In her written testimony, Kilcrease also recommended that Congress require recently confirmed BIS Undersecretary Alan Estevez to submit a report on the agency’s emerging and foundational technology control efforts. The report should detail whether the agency has enough resources to impose the controls and whether the current legal framework BIS must follow for listing the technologies is “overly restrictive” and hindering its efforts.

Lawmakers and others, including USCESR Commissioner Derek Scissors, have criticized BIS for moving too slowly on the controls and said the authority may need to be moved to a different agency (see 2204050059, 2111170064 and 2110250035). Scissors, an expert with the American Enterprise Institute, said during the hearing that the delay in issuing new controls is “making it easier for China to acquire the technology.”

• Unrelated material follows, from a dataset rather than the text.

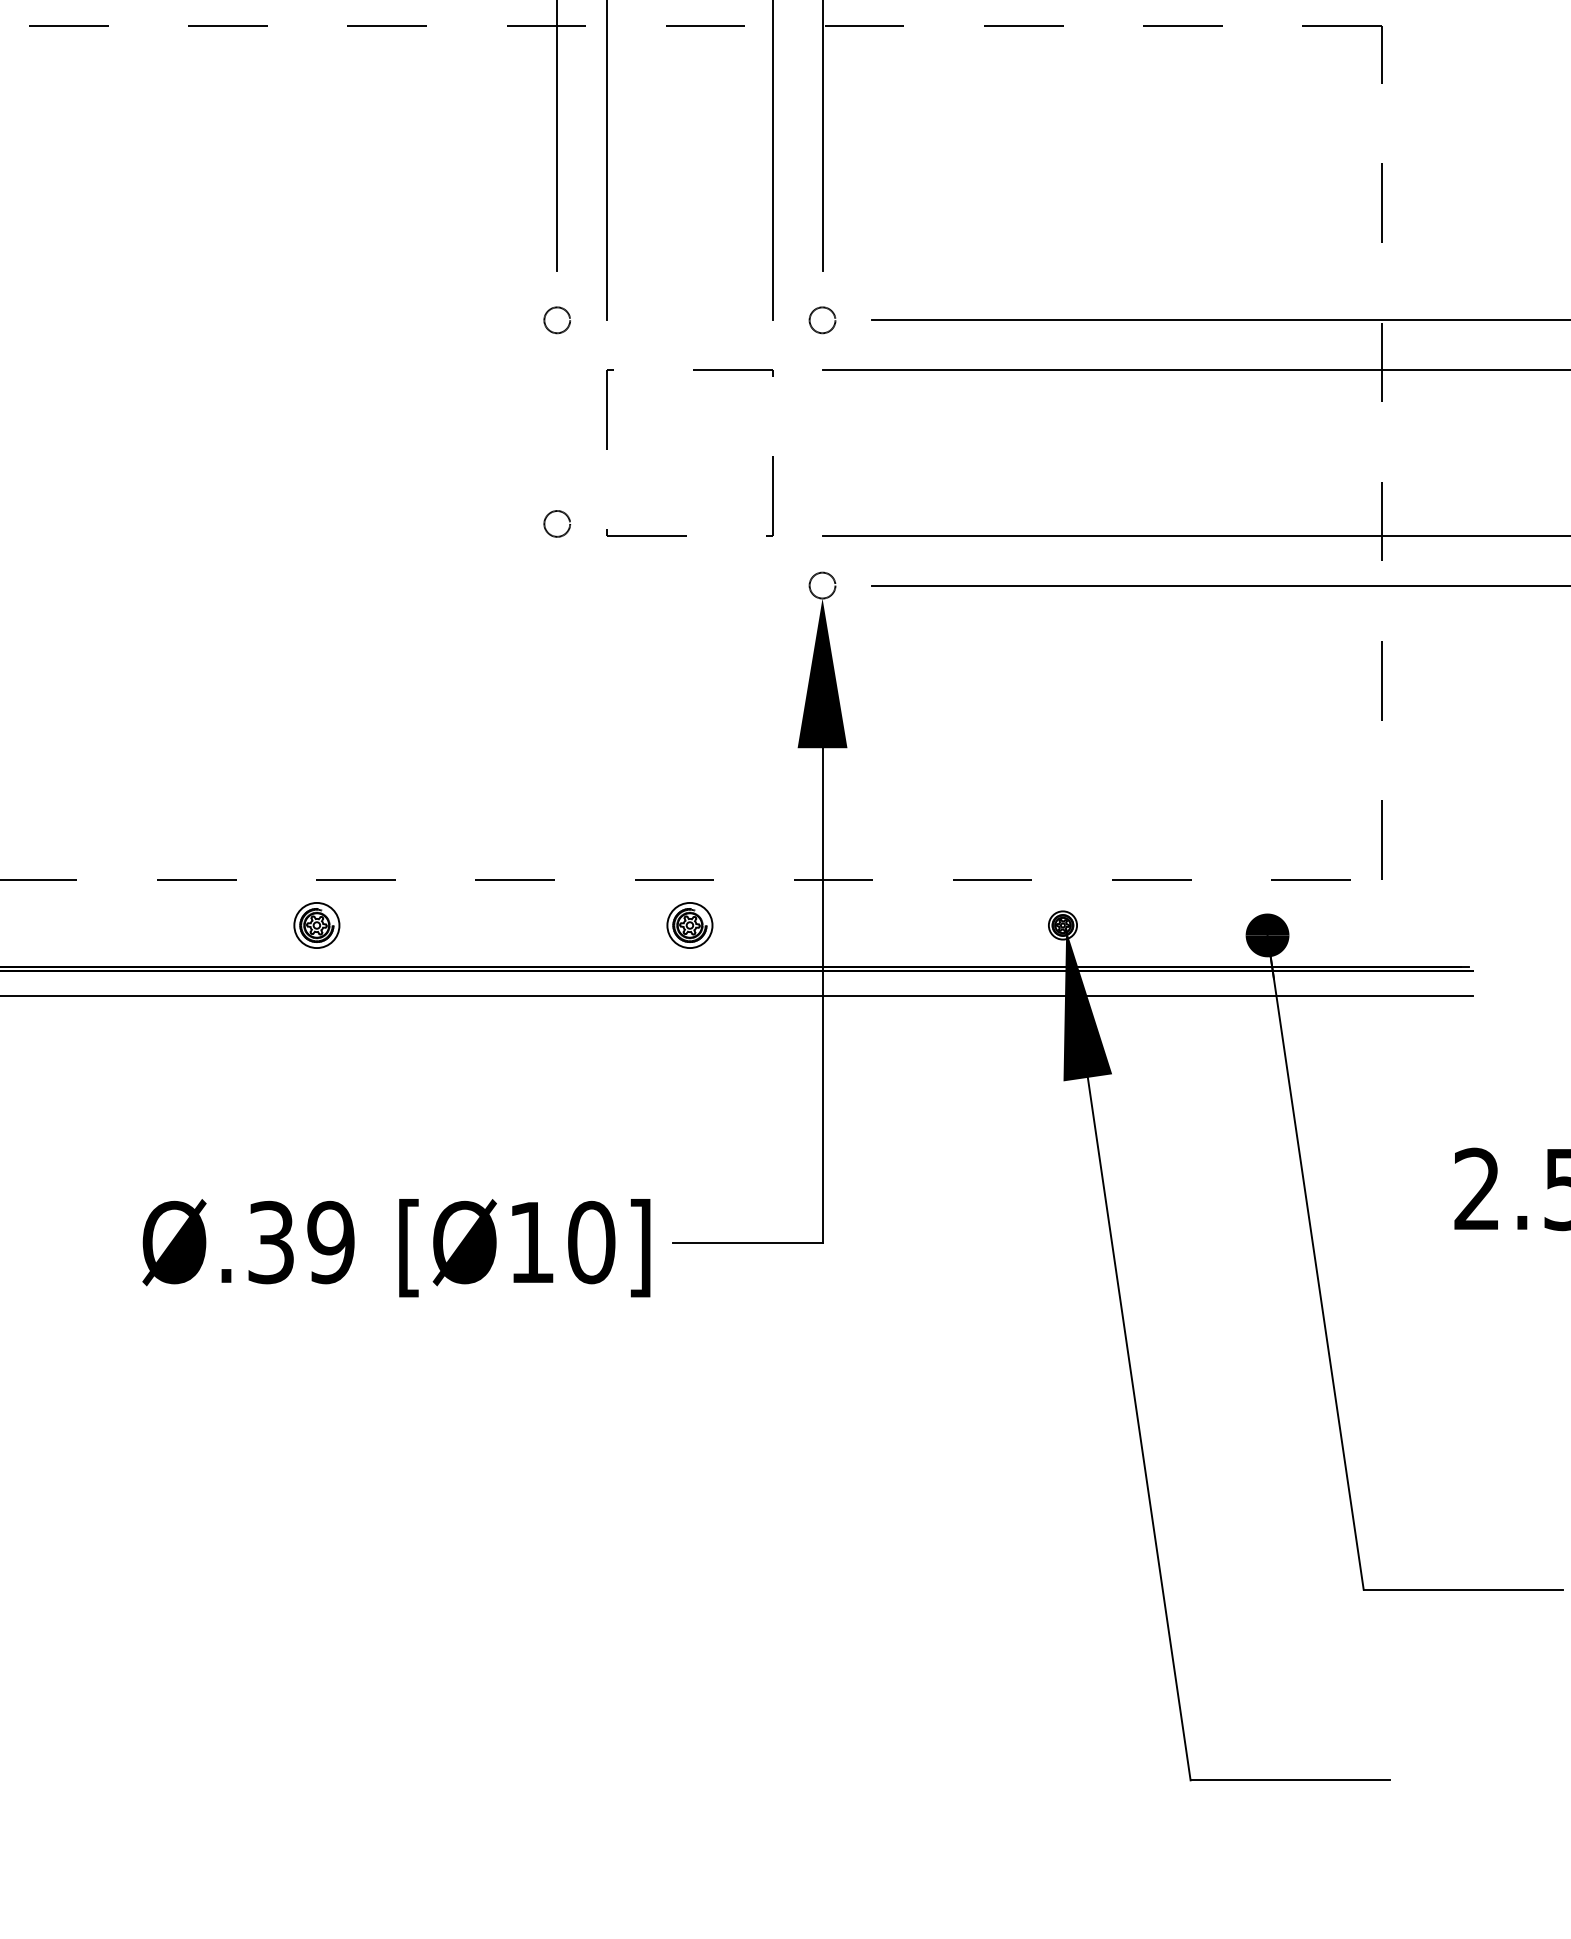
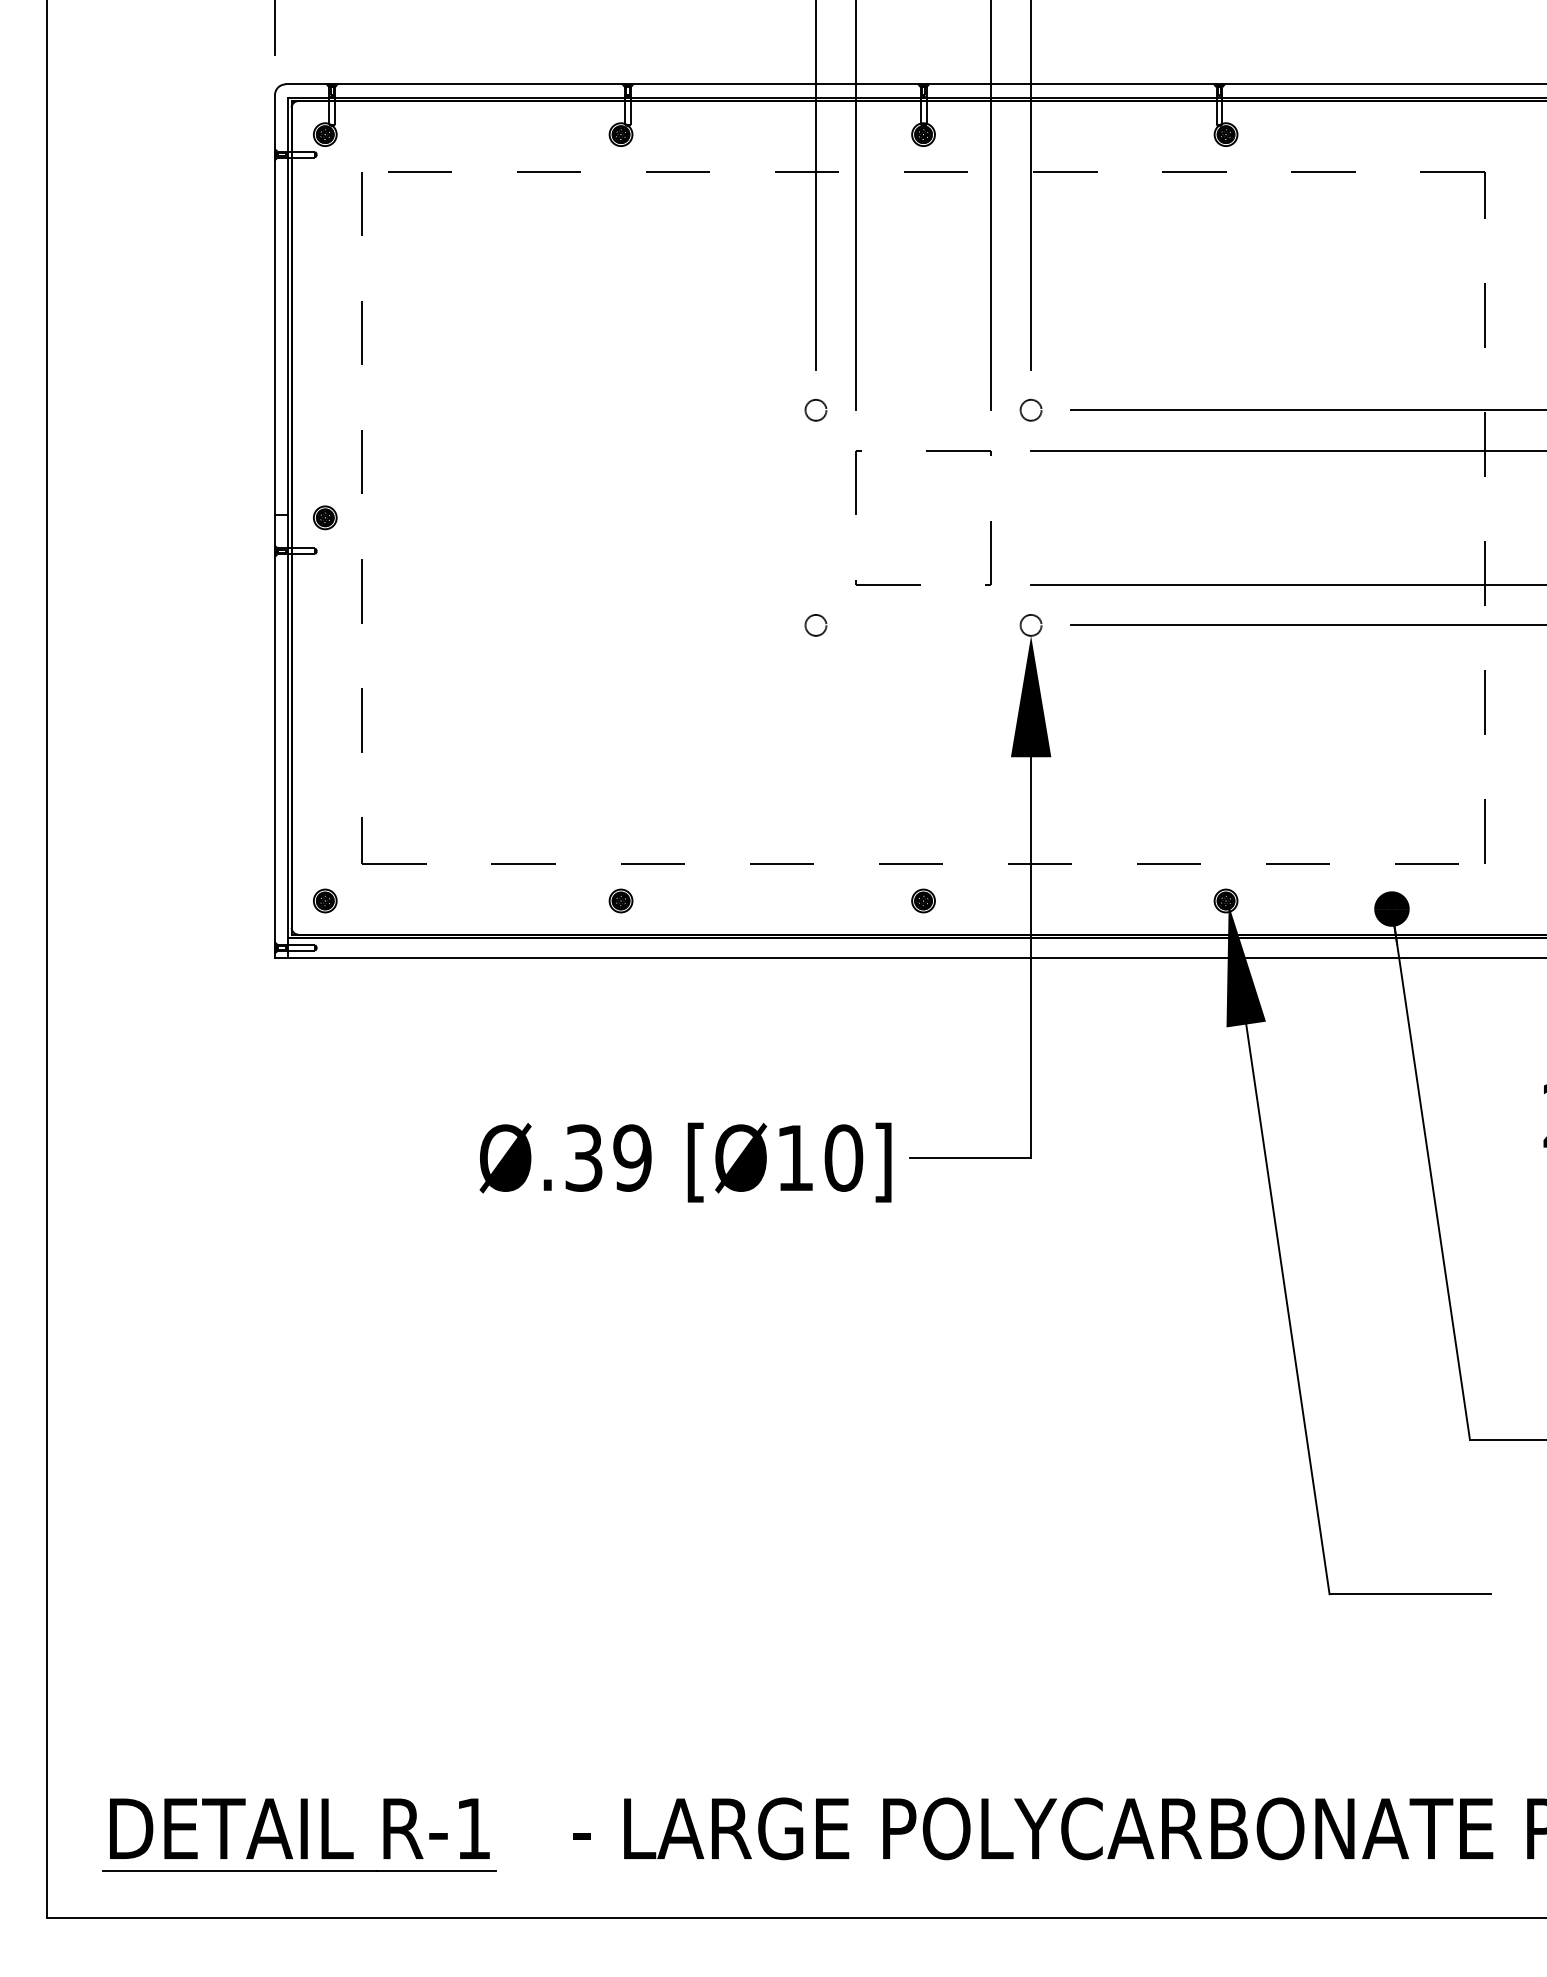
circle: (556, 524) -> (815, 625), moved
part: (316, 924) -> (620, 900), size x0.62
part: (689, 924) -> (923, 900), size x0.62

Although BIS has issued dozens of controls over emerging technologies, a senior agency official said this month BIS is struggling to identify additional specific emerging technologies for potential controls (see 2204080033). The agency hasn’t yet issued a foundational technology restriction since the Export Control Reform Act became law in 2018.

Part of the delay in issuing new controls may be due to BIS’s preference for multilateral controls over unilateral controls, which takes more time to implement but ensures that U.S. companies remain on a level playing field compared with foreign suppliers of the same products. Nikakhtar told the commission that the administration may need to rethink its preference for multilateral restrictions, especially because some allies, such as the EU or Japan, are more economically or geographically “vulnerable” to China than the U.S., which may make them less likely to softly move forward with controls.

“In light of this reality, it makes little sense for the U.S. government to continuously demand multilateral export restrictions and expect allies to consistently act in unison,” Nikakhtar wrote in her testimony. “Where the United States has the will and ability to impose controls in advance of its allies, it should do so and with faith that our allies will likely follow our lead.”